— Exercise —
Leave out the lines before the one with "left hip: (494, 250)"; output that line and all remaining lines of the records exactly.

Keypoint coordinate data

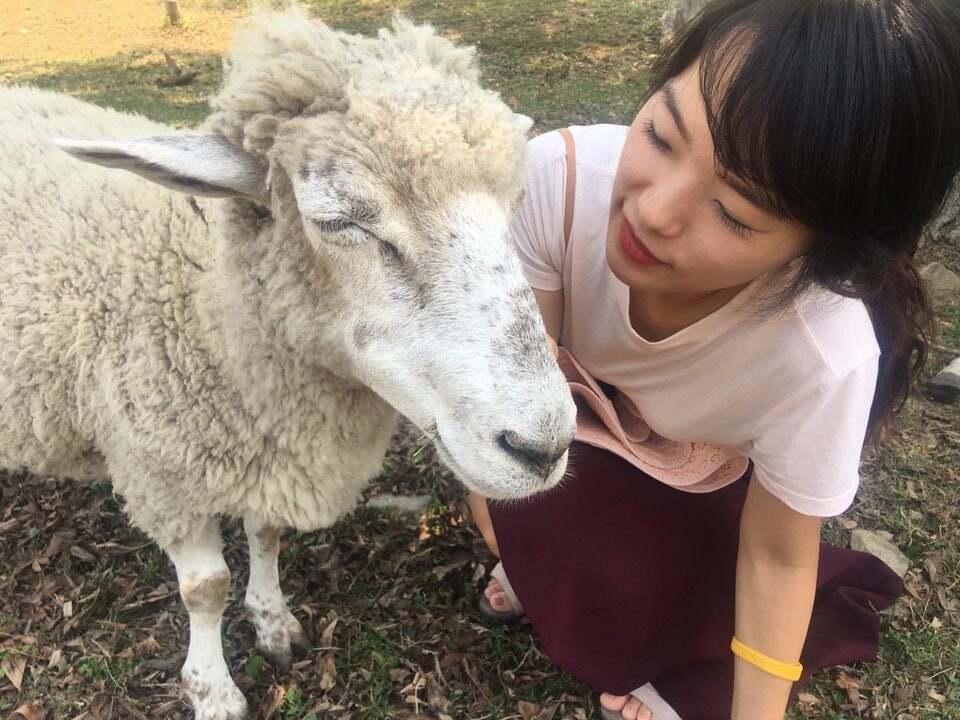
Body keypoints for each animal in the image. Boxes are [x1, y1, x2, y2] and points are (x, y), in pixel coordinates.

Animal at [0, 11, 576, 720]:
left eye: (515, 203)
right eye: (337, 219)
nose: (543, 449)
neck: (210, 305)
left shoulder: (271, 449)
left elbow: (267, 535)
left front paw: (273, 622)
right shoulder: (163, 472)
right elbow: (205, 589)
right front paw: (213, 689)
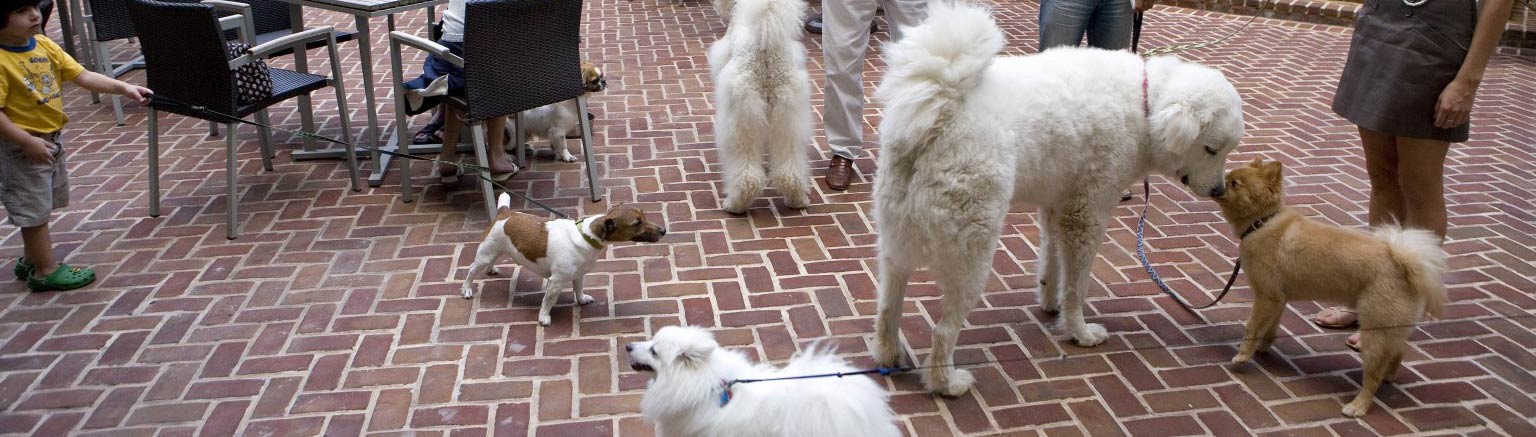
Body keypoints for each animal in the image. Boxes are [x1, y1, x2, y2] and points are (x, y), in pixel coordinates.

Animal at [460, 193, 666, 323]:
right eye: (637, 223)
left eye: (644, 216)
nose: (664, 230)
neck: (586, 236)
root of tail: (505, 212)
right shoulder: (556, 282)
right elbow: (548, 302)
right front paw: (543, 318)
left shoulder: (579, 274)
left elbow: (579, 289)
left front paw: (581, 300)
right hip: (484, 253)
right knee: (471, 270)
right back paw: (467, 289)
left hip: (494, 250)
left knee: (491, 261)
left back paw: (491, 269)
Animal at [706, 0, 817, 213]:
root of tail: (766, 51)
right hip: (788, 115)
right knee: (790, 169)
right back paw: (797, 200)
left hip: (741, 119)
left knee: (747, 175)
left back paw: (734, 205)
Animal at [872, 3, 1241, 395]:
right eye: (1211, 149)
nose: (1219, 191)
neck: (1145, 106)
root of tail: (940, 108)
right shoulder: (1087, 216)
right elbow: (1078, 286)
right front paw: (1079, 331)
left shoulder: (1056, 208)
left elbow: (1051, 263)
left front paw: (1050, 303)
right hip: (971, 253)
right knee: (942, 331)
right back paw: (948, 383)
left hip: (896, 240)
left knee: (888, 308)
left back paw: (889, 356)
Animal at [1210, 157, 1449, 417]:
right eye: (1227, 176)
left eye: (1234, 183)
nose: (1215, 186)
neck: (1262, 223)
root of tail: (1403, 261)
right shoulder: (1278, 299)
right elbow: (1271, 326)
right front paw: (1263, 348)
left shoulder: (1266, 296)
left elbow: (1251, 327)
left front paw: (1243, 356)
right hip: (1392, 329)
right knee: (1397, 353)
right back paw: (1388, 377)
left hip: (1374, 331)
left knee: (1372, 376)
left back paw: (1358, 406)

— Task response —
left hip: (494, 250)
left knee: (491, 261)
left back paw: (491, 269)
Animal at [706, 0, 817, 213]:
root of tail: (766, 51)
right hip: (788, 115)
right knee: (790, 169)
right back paw: (797, 200)
left hip: (741, 119)
left knee: (747, 175)
left back paw: (734, 205)
Animal at [872, 3, 1241, 395]:
right eye: (1211, 149)
nose: (1219, 191)
neck: (1145, 106)
root of tail: (940, 108)
right shoulder: (1087, 216)
right elbow: (1078, 286)
right front paw: (1079, 331)
left shoulder: (1056, 208)
left elbow: (1051, 263)
left front paw: (1050, 303)
right hip: (971, 253)
right knee: (942, 331)
right back paw: (948, 383)
left hip: (896, 240)
left knee: (888, 308)
left back paw: (889, 356)
Animal at [1210, 157, 1449, 417]:
right eye: (1227, 176)
left eye: (1234, 183)
nose: (1215, 186)
neck: (1262, 223)
root of tail: (1403, 261)
right shoulder: (1278, 299)
right elbow: (1271, 326)
right front paw: (1263, 348)
left shoulder: (1266, 296)
left elbow: (1251, 327)
left front paw: (1243, 356)
right hip: (1392, 329)
right knee: (1397, 353)
right back paw: (1388, 377)
left hip: (1374, 331)
left knee: (1372, 376)
left back paw: (1358, 406)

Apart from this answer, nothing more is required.